(Document text begins)
Even amidst a worldwide crisis, the decision to return home was not an easy one to make.
Singaporean students abroad have been scrambling to return home this month.
This was after the Ministry of Education recalled all students on internships and exchange programmes on Mar 15, and the Ministry of Foreign Affairs (MFA) advised all Singaporean students to return home on Mar 17.
While Singapore seems like a much better place to weather the COVID-19 storm than other countries in the world at this point, the decision to return is not always an easy one.
Youth.SG spoke to Amelia (not her real name), 29, who just returned home from her studies. She shared some of the struggles she faced as a Singaporean student leaving the United Kingdom (UK) on such short notice:
“My partner and I have been in the UK for half a year. I was supposed to graduate in September this year with a master’s degree.
There were many Singaporeans at our student accommodation, and quite a number of us had chosen to stay before MFA’s advisory came out.
The difficult decision: To stay or return home
We had intended to stay in the UK because we were isolated in this place. It is not densely populated like Singapore, and we had already stockpiled supplies to last us till graduation.
I had also stopped going out since February. Beyond virus fears, Chinese students have refused to wear masks since January because there were rumours that someone got beaten up for doing that. Earlier this year, there were spates of burglaries targeting Asians. I didn’t want to leave it to chance.
A big reason why I wanted to stay was because I had spent my own savings on my education (a full year’s tuition and other associated things like accommodation) and returning would mean absorbing these costs. But I still wavered for days.
The pressure from friends and family back home to return was huge, and the thought of not being able to see our loved ones again can be terrifying. However, when MFA put out their advisory, it was my tipping point.
(Document text ends)
Problem
Please reproduce the article above about Singaporean students returning home during COVID-19 in full, word for word.
(Dataset entries begins)
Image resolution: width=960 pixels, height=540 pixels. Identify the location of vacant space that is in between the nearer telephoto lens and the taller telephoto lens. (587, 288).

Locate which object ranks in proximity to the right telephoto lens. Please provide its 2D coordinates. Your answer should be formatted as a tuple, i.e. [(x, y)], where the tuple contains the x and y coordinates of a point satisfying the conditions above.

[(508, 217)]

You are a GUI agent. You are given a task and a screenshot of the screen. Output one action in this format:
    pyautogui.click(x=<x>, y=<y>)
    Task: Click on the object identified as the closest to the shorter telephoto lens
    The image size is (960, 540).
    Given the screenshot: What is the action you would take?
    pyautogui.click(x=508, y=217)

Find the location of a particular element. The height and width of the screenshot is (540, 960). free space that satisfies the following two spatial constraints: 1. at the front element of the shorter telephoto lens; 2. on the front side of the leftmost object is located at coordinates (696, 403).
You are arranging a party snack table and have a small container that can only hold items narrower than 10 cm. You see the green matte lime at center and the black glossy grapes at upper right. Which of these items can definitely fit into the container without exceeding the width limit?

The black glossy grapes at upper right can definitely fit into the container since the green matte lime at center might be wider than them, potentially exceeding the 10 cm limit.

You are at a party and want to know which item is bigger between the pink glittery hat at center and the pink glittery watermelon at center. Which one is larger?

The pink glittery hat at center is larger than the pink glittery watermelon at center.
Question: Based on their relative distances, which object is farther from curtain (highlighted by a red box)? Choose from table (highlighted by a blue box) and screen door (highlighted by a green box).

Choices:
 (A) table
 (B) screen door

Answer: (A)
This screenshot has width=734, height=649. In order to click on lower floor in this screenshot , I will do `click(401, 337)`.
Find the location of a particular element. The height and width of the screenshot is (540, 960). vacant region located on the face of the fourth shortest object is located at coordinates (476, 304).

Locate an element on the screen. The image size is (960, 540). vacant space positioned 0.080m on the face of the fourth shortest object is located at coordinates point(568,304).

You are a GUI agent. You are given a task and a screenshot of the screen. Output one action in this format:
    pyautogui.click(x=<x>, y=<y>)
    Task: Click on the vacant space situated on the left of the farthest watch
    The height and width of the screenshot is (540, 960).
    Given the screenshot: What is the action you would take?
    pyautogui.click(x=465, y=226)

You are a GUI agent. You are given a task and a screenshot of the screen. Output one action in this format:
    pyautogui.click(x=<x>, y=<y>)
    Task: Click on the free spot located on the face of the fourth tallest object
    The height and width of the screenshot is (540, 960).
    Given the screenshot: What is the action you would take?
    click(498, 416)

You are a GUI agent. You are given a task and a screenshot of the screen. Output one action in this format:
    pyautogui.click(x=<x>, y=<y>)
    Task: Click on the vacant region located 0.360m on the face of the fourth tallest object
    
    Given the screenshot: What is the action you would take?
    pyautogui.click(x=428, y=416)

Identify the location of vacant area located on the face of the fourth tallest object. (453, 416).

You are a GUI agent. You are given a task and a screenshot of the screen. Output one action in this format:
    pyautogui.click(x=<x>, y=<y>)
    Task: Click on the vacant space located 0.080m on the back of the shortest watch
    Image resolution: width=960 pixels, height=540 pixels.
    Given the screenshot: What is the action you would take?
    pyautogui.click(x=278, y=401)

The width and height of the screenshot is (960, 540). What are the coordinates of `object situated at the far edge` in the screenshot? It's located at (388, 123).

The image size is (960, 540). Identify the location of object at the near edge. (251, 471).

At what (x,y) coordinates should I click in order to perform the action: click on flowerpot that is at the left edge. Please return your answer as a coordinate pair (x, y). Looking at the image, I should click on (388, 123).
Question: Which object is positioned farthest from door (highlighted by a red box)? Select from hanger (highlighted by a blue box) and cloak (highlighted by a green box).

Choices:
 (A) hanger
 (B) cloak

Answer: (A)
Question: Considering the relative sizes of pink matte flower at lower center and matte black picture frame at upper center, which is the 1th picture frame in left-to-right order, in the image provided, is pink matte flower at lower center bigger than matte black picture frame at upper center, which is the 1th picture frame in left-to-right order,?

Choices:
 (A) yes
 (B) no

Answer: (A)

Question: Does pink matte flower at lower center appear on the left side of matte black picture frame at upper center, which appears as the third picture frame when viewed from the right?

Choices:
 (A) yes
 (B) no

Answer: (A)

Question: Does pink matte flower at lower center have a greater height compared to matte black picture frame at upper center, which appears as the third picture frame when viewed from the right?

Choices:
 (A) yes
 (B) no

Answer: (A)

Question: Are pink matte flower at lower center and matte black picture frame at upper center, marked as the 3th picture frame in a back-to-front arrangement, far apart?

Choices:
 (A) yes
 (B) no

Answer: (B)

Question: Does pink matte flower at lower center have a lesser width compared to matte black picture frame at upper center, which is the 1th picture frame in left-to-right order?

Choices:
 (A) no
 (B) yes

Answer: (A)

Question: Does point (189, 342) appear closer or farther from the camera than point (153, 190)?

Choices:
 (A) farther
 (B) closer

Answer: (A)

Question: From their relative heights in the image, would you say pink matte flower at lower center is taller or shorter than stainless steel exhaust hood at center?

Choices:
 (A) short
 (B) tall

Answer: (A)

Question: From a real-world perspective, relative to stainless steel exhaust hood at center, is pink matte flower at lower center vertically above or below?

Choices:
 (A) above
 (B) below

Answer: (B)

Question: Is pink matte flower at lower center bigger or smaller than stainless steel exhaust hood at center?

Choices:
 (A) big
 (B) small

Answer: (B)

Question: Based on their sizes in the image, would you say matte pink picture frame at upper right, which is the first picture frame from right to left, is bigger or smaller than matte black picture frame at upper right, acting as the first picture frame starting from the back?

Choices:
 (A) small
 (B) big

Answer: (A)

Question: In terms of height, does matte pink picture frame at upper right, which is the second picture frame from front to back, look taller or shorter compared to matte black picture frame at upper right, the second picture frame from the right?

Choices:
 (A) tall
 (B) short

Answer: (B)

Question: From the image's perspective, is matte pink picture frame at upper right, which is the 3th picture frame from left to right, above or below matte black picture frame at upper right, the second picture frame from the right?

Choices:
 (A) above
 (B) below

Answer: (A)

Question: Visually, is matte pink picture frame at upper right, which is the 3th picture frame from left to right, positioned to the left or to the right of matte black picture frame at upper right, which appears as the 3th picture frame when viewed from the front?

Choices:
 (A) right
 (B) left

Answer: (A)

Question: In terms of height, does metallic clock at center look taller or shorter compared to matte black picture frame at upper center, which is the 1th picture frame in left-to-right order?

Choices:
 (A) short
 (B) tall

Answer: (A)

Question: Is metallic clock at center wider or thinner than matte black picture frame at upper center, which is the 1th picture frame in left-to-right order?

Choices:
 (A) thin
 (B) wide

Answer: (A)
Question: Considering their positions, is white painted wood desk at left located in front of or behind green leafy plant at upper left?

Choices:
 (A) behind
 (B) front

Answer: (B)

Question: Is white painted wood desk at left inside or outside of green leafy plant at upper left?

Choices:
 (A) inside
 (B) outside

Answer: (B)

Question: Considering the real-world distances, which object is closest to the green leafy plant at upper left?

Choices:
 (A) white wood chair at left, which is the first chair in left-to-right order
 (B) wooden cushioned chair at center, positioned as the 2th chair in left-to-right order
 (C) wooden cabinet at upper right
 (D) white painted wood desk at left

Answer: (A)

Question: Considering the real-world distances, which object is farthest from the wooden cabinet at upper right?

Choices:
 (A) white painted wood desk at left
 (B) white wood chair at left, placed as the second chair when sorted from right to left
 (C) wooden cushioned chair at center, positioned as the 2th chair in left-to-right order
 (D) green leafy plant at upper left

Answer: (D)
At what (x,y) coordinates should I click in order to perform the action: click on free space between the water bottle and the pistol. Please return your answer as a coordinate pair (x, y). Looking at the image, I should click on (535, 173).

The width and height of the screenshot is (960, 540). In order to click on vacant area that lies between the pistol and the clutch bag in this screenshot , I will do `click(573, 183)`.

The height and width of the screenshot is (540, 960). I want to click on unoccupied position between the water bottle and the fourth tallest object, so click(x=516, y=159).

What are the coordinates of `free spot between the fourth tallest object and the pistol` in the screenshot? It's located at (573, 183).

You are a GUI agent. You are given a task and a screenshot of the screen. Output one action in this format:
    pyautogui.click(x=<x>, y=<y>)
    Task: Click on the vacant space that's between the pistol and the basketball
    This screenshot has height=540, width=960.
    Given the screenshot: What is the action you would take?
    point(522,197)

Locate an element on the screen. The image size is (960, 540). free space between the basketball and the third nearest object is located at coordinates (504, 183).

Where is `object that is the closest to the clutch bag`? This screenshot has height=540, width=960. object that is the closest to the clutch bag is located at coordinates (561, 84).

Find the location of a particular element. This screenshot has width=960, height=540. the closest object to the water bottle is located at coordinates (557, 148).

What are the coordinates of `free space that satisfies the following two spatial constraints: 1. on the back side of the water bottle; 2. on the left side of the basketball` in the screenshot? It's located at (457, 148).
(Dataset entries ends)
Response
Even amidst a worldwide crisis, the decision to return home was not an easy one to make.
Singaporean students abroad have been scrambling to return home this month.
This was after the Ministry of Education recalled all students on internships and exchange programmes on Mar 15, and the Ministry of Foreign Affairs (MFA) advised all Singaporean students to return home on Mar 17.
While Singapore seems like a much better place to weather the COVID-19 storm than other countries in the world at this point, the decision to return is not always an easy one.
Youth.SG spoke to Amelia (not her real name), 29, who just returned home from her studies. She shared some of the struggles she faced as a Singaporean student leaving the United Kingdom (UK) on such short notice:
“My partner and I have been in the UK for half a year. I was supposed to graduate in September this year with a master’s degree.
There were many Singaporeans at our student accommodation, and quite a number of us had chosen to stay before MFA’s advisory came out.
The difficult decision: To stay or return home
We had intended to stay in the UK because we were isolated in this place. It is not densely populated like Singapore, and we had already stockpiled supplies to last us till graduation.
I had also stopped going out since February. Beyond virus fears, Chinese students have refused to wear masks since January because there were rumours that someone got beaten up for doing that. Earlier this year, there were spates of burglaries targeting Asians. I didn’t want to leave it to chance.
A big reason why I wanted to stay was because I had spent my own savings on my education (a full year’s tuition and other associated things like accommodation) and returning would mean absorbing these costs. But I still wavered for days.
The pressure from friends and family back home to return was huge, and the thought of not being able to see our loved ones again can be terrifying. However, when MFA put out their advisory, it was my tipping point.